Sexual risk behavior, knowledge, and condom use among adolescents in juvenile detention.



A study conducted among 119 adolescents incarcerated at a juvenile detention facility in Seattle, Washington, indicated that this population engages in behaviors that place it at high risk of sexually transmitted diseases, including human immunodeficiency virus. The subjects were 14-19 years of age; included in the sample were 30 White males, 30 Black males, 30 White females, and 29 Black females. The median age at first intercourse ranged from 11.8 years for Black males to 12.9 years among White males. Females averaged 5-10 sexual partners to date, while males averaged 11-25 partners. 30% of White females and 14% of Black subjects had been paid for sex, while 27% of White females, 13% of White males, and 10% of Black males and females had been sexually involved with an intravenous drug user.

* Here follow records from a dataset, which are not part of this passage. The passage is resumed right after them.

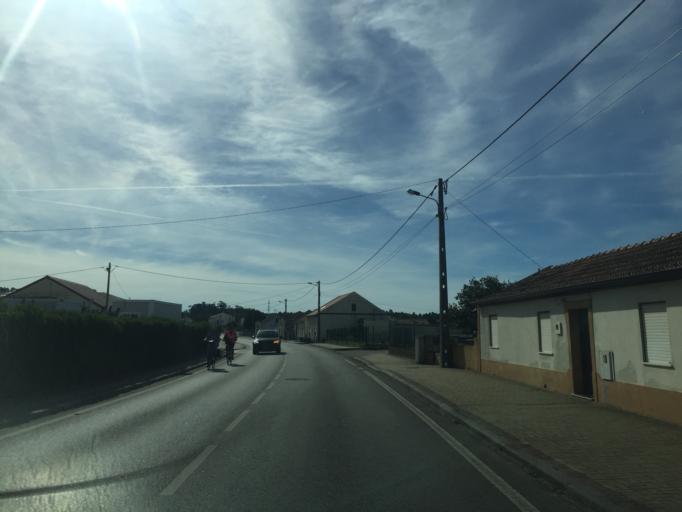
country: PT
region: Coimbra
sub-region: Figueira da Foz
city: Lavos
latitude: 40.0890
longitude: -8.8274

Less than a third reported condom use at last intercourse with a steady partner; condoms were used less frequently in anal than vaginal intercourse. On a scale in which 7 represented the most positive response, mean attitude toward condom use was 5.39 with a steady partner and 5,88 with a casual partner. The average condom knowledge score was 75.2%, but Whites were considerably more knowledgeable than their Black counterparts. Unexpectedly, knowledge was significantly negatively correlated with the perception that condoms are pleasant to use. Greater knowledge showed no association with frequency of condom use in the past three months or the intent to use condoms in the future, These findings suggest a need for interventions that challenge negative perceptions of condom use in this high-risk population.